### ABOUT THIS EXERCISE:
The answer should be each line from the entries below that has the word "pixels" in it.

Stored items from a collection
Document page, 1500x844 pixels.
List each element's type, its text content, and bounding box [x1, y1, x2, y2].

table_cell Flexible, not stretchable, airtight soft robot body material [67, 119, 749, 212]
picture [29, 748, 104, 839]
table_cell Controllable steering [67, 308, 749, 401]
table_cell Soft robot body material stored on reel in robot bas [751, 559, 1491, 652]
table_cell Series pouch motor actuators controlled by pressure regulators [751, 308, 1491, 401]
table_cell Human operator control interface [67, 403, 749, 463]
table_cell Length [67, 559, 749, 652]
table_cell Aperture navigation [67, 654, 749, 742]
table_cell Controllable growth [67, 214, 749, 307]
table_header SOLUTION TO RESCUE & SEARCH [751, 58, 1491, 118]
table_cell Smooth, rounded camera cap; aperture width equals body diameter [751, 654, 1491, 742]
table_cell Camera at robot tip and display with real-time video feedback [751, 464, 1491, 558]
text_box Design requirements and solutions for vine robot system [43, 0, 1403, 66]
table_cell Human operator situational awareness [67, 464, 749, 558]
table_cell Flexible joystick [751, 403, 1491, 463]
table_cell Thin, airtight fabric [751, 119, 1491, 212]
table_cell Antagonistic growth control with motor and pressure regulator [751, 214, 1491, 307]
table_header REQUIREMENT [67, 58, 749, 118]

* * *

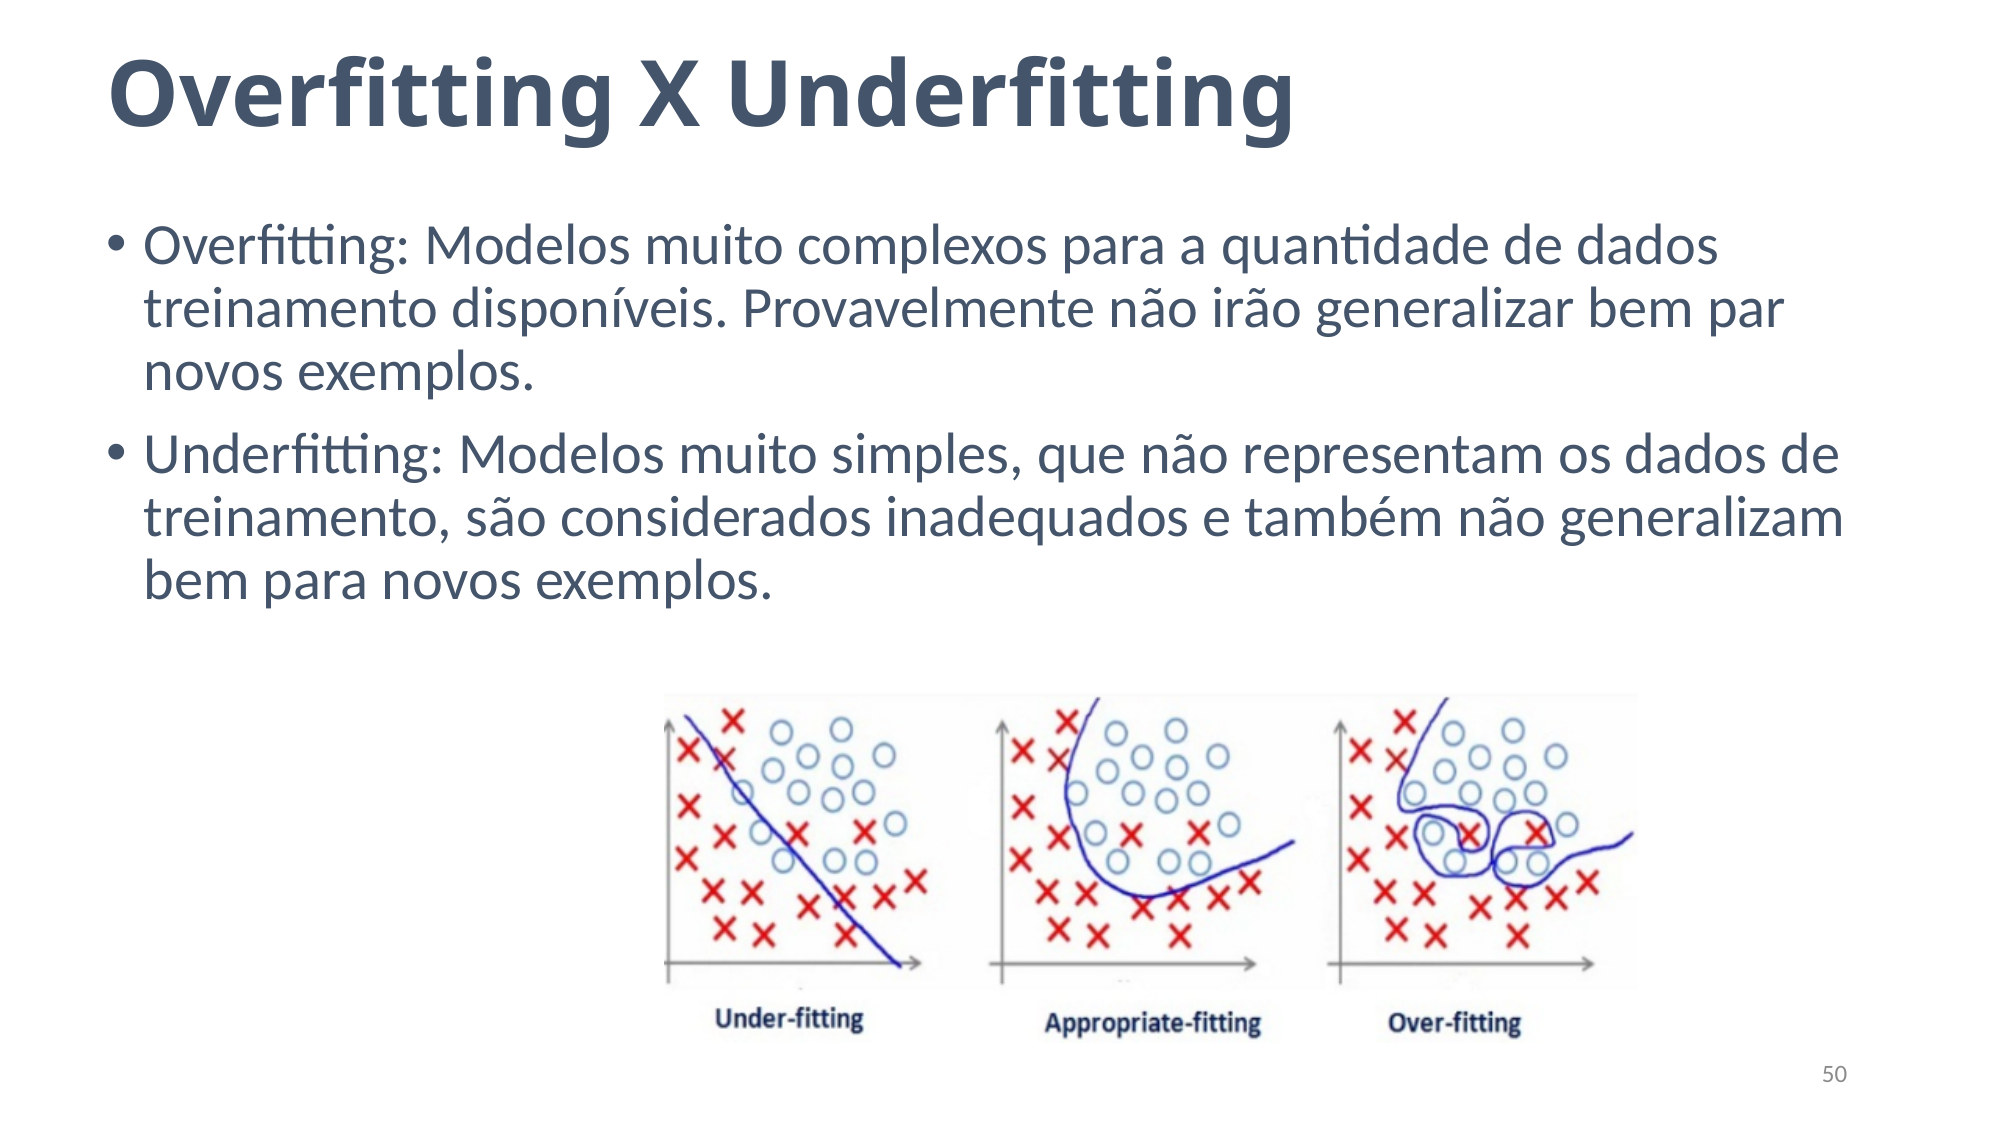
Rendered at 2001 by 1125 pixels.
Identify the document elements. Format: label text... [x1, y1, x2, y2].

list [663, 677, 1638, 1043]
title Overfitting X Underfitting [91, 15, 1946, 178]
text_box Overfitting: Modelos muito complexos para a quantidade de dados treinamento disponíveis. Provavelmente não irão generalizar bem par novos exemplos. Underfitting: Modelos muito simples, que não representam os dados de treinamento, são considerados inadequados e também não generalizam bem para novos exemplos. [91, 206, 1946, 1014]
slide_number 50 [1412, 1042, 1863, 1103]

...

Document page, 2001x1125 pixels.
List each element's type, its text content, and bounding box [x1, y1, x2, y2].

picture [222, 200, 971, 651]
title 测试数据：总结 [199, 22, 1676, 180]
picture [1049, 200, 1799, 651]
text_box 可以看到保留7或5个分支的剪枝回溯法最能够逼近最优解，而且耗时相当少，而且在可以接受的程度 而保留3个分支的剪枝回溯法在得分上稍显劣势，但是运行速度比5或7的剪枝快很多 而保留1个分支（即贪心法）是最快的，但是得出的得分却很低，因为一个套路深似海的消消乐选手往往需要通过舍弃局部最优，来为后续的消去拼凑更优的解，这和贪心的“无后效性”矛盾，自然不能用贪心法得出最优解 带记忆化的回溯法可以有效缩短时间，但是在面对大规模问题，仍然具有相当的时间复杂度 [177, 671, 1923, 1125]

### EXERCISE SOLUTION:
Document page, 1500x844 pixels.
Rendered at 2001 by 1125 pixels.
Document page, 2001x1125 pixels.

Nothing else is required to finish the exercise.